原作は奥浩哉による漫画(『イブニング』連載)。漫画は未読だが、テレビアニメ(フジテレビ「ノイタミナ」)は相当面白かった。

 

漫画やアニメの実写化は、ごく一部の例外(例えば『ピンポン』『ヒミズ』『バクマン。』ほか)を除き失敗作とされるものが多い。その一番の原因は、キャラクターのイメージと違う配役がされること。そして漫画やアニメの場合、絵のタッチに自由度が高く、独自の世界観(雰囲気)を醸しだしやすいが、実写の場合にはそれが制限されてしまう。また、映画作品の尺に合わせるため、ストーリーがかなり端折られることで面白味が削がれるということもあろう。

 

この作品も典型的な失敗作。そしてその原因は、上に述べた最後の「ストーリー端折り過ぎ」によるもの。

 

宇宙人による地球生物との接触の事故隠蔽により、機械とされた犬屋敷壱郎(木梨憲武)と獅子神皓(佐藤健)。彼らが人間としてのアイデンティティを確認するため、片や人の命を救い、片や人の命を奪うという真逆の行動によって「人間として生きていることの証し」を求めるストーリー。その対比が重要なのに、実写版の本作品では獅子神がなぜ人を殺すのかの動機付けがあいまい(彼が電車の飛び込み自殺を目撃するシーンがない)。

 

また犬屋敷と娘・麻里との関係の変化がストーリーの重要なモチーフ。だからこそ、麻里が都庁で事故に遭った時に、電話で犬屋敷の助けを求めるという展開になる。ずっと親父のことを嫌っているという実写版のストーリーはいただけない。

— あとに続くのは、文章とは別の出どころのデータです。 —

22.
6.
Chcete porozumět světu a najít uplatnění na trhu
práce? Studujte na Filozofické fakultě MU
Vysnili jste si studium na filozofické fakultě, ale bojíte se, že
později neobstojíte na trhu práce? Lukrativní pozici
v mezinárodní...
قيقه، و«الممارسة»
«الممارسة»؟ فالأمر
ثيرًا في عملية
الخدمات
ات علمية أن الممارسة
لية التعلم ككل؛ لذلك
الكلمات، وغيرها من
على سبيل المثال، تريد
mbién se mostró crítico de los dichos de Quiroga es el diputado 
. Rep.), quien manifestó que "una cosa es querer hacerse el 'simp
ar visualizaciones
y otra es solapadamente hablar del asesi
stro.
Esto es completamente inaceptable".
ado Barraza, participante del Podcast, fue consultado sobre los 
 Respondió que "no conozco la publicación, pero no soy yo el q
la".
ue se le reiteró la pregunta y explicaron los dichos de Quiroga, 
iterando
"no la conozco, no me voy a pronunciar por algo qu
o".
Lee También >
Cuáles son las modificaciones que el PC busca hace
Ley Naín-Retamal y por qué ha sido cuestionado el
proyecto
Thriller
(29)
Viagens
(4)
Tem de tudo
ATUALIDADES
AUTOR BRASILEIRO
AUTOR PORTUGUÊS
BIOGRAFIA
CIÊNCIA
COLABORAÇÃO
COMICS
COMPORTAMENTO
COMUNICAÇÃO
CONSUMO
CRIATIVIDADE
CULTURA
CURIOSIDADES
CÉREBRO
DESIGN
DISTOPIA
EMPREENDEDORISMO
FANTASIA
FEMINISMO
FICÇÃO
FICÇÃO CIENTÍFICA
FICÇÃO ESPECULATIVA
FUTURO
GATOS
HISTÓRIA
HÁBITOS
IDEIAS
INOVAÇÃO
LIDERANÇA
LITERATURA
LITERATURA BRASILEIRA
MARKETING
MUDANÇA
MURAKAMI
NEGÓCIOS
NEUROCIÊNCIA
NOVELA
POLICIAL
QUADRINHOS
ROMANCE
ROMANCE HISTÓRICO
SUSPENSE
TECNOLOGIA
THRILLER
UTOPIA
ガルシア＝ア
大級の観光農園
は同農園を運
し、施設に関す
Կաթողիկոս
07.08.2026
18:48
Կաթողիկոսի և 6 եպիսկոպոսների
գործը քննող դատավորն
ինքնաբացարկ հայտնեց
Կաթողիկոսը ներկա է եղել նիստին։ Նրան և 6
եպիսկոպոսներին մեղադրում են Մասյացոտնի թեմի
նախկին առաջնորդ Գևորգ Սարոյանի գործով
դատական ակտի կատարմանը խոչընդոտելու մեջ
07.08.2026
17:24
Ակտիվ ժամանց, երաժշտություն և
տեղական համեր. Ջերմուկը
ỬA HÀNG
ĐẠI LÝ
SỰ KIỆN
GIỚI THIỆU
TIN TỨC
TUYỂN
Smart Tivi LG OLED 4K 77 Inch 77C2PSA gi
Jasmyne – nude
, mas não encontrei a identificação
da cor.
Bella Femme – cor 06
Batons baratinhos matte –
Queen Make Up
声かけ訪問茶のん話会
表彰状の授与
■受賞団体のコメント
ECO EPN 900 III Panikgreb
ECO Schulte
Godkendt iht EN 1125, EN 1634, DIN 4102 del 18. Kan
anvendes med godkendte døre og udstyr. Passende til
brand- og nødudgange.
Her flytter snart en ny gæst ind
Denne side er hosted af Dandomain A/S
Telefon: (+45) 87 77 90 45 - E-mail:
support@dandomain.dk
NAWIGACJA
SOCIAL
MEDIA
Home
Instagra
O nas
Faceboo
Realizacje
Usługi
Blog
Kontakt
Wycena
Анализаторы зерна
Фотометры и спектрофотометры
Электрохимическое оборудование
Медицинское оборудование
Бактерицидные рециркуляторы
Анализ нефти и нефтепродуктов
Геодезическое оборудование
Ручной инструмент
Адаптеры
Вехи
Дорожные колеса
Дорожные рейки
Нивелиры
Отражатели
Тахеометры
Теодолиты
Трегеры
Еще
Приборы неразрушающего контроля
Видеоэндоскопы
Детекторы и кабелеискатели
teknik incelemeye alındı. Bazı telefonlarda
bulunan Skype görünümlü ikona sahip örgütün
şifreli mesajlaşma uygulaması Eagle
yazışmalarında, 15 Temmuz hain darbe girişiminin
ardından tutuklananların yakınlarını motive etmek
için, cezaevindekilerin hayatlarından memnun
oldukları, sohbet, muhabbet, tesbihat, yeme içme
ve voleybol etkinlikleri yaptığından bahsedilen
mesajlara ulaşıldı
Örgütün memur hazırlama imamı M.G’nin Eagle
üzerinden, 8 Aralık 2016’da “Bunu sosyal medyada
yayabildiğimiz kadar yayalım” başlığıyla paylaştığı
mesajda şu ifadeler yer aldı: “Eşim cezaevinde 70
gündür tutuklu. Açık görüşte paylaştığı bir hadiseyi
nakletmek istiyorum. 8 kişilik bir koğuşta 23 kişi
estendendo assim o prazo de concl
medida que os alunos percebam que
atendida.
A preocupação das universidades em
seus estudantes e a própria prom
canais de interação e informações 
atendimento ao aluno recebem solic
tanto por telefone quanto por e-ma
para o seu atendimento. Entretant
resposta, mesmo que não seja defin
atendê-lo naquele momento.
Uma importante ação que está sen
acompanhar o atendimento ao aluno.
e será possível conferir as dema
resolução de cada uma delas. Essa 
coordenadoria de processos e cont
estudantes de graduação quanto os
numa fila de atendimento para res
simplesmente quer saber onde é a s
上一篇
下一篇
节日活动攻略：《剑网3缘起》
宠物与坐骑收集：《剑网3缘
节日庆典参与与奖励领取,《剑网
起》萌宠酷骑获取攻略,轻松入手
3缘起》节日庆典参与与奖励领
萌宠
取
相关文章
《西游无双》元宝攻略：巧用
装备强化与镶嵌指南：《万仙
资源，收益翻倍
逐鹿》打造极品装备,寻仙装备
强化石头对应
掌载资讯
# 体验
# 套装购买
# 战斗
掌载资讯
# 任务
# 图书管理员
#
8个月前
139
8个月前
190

また機械であることが家族に分かっても、暖かく迎えられるという家族愛が原作では描かれているが、実写版にはそうした感動は割愛されている。

 

そして最大の「台無し」は、日本国民全員を敵視する獅子神にも命を守りたい大切な人(=渡辺しおん&彼女のおばあちゃん)がいるという理由で、自らを破壊して地球に衝突する隕石の軌道を変えて全人類を救うという壮大なエンディングがすっぽり抜けていること。それでは、「俺が悪役で、じじいがヒーローかよ」というセリフが全く生きてこない。

 

配役としては、一番のミスキャストは渡辺しおん役の二階堂ふみ。原作では重要な役柄だが、実写版ではエンディングを変えられているがゆえ、どうでもいい存在になっている。それでキャラ立ちしている二階堂ふみはないだろう。犬屋敷は、アニメでは小日向文世が声優をやっていて、犬屋敷のダメダメ感がよく出ていた。木梨憲武も頑張っているが、ダメダメ感が足りない感じ。

 

しかし、佐藤健演じる獅子神はとてもよかった。原作では犬屋敷がタイトル通り主人公なのだが、実写版の主人公は完全に獅子神。『バクマン。』『世界から猫が消えたなら』での演技もよかったが、この作品でのクールな殺人マシンの演技も特筆されるべき。

 

CGによるアクションシーンは迫力満点で、映像的な面白味はあるものの、原作と比してのストーリー改変が相当残念な作品。